Journal · 18 May 2026 · A short guide

How to scan an old
photograph at home.

You don't need a flatbed scanner. A modern phone is enough for most restoration work. Five minutes, a window, and a dark surface gets you to a usable scan.

A flatbed scanner at 600dpi will always be better. But families rarely have one. And we'd rather receive a good phone scan today than wait three weeks for a borrowed Epson V600.

Here's what gets us to a usable scan, in five minutes, with a phone you already own.

1. Find soft, indirect window light.

Open the curtains on a north-facing window if you have one. Otherwise, any window that isn't in direct sun. Direct sun creates glare on the photograph's surface and blows out the brightest tones. Overcast British weather is, for once, an advantage.

2. Lay the photograph on a dark, matte surface.

A dark wood table works. A piece of black card from a craft shop works better. The dark background helps your phone's camera judge exposure on the photograph itself, not the surrounding surface.

If your phone's camera keeps trying to focus on the surface texture instead of the photograph, tap the photograph on the screen to lock the focus there.

3. Hold the phone parallel to the photograph.

Look down at the photograph from directly above. Get the phone as flat as you can — perpendicular to the photograph's plane. If the phone is tilted, the resulting scan will be a trapezoid rather than a rectangle.

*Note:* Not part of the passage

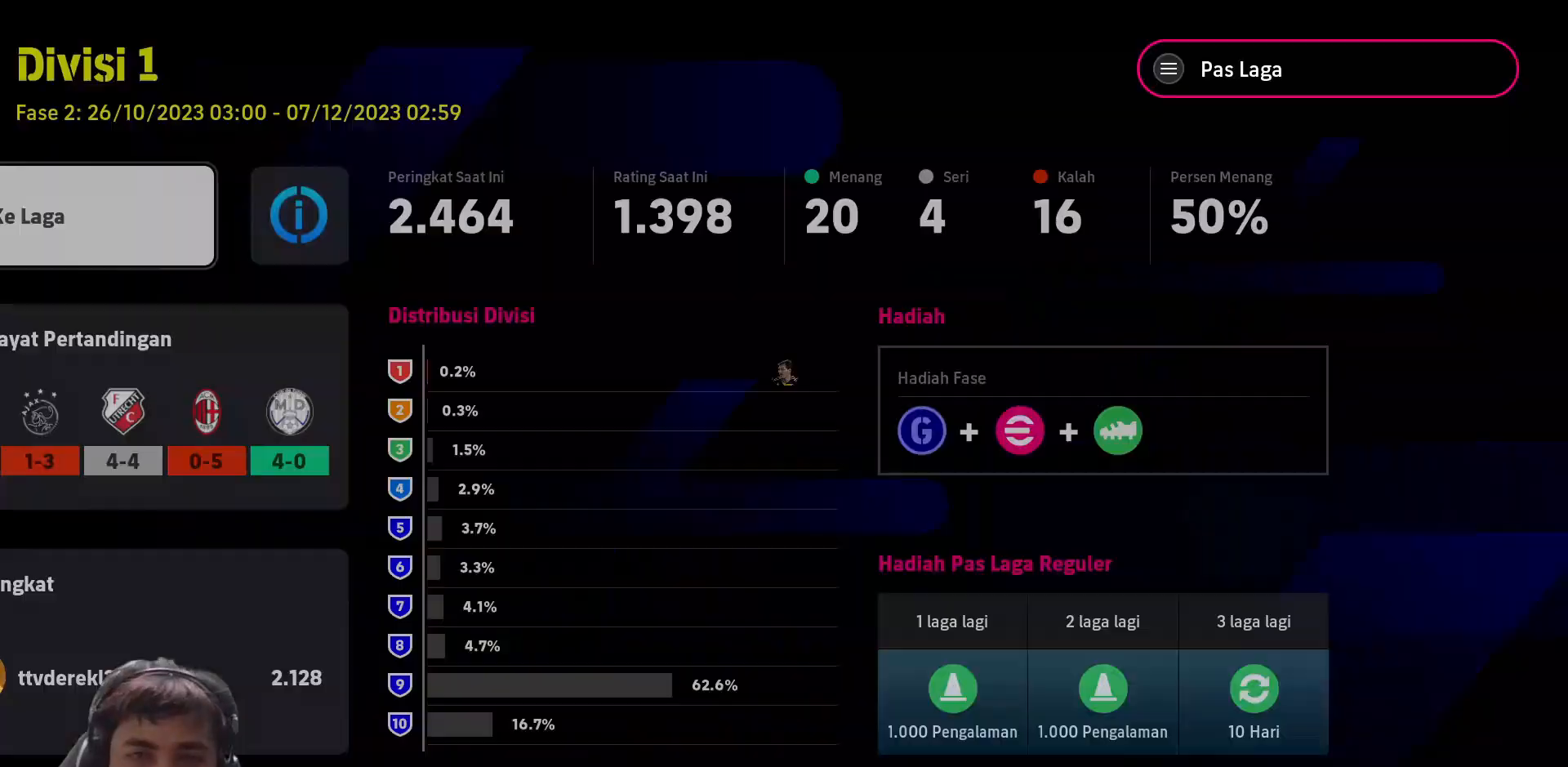
{"buttons": [], "left_stick": "center", "right_stick": "center", "events": []}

We can correct mild perspective in restoration, but it costs sharpness.

If your photograph is larger than A4, consider scanning it in two halves and we'll join them.

4. Set the camera to its highest resolution.

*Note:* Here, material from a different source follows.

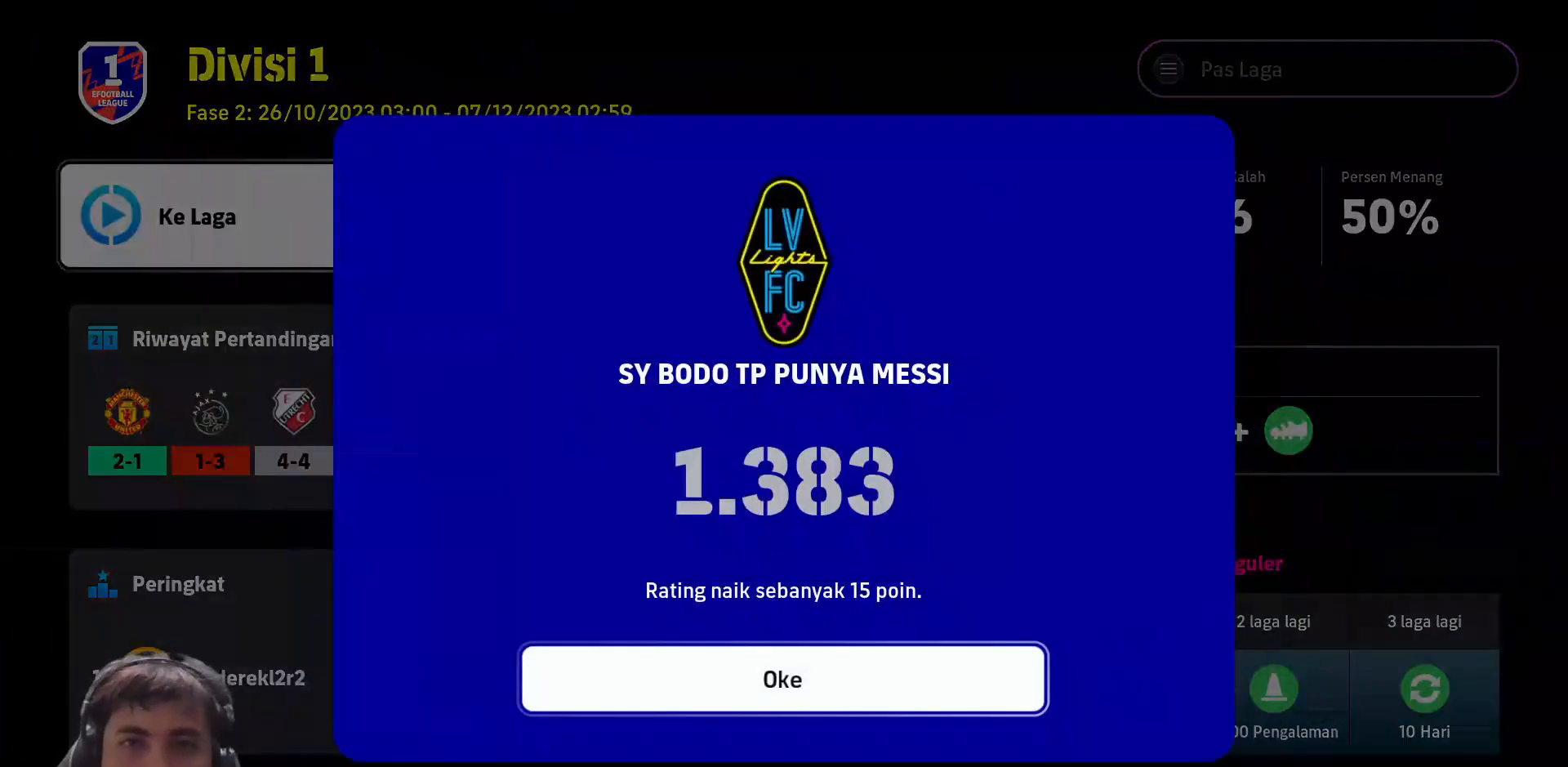
{"buttons": [], "left_stick": "center", "right_stick": "center", "events": []}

iPhone: open Settings → Camera → Formats → tap "Most Compatible" (JPEG) and ensure resolution is set to 48MP if your phone offers it. Pixel / Samsung: open the camera app, switch to "Pro" or "Expert" mode, set the resolution to maximum.

The default camera settings on most phones compress the file to save space. We need the uncompressed version for restoration. The difference between a 1MB scan and a 12MB scan is the difference between "we can work with this" and "you can crop the great-grandparent out of the background and they're still in focus."

5. Take three scans, not one.

Slight differences in focus and exposure mean the first scan isn't always the best. Take three. Look at all of them at 100% zoom on the phone screen. Pick the sharpest one and send it.

When your phone scan isn't enough.

If a photograph is very small (under 5cm wide), very damaged (active flaking, mould), or a non-standard format (a daguerreotype, a glass plate, a tintype), please don't try to phone-scan it. Write to us and we'll send you a Royal Mail Special Delivery kit. For these formats we use a flatbed scanner at the studio, and the difference in result is worth the few extra days it takes to post.

A note on the dedicated scanning apps.

Apps like Google PhotoScan or Microsoft Lens are marginally better than the default camera, mainly because they correct perspective automatically. They are, however, also designed to "enhance" the photograph — increasing contrast, sharpening, reducing noise. Those enhancements are exactly what we need to do ourselves, with intent. If you use an enhancement app, please send the original photograph too if you can. We'd rather restore from the unedited file.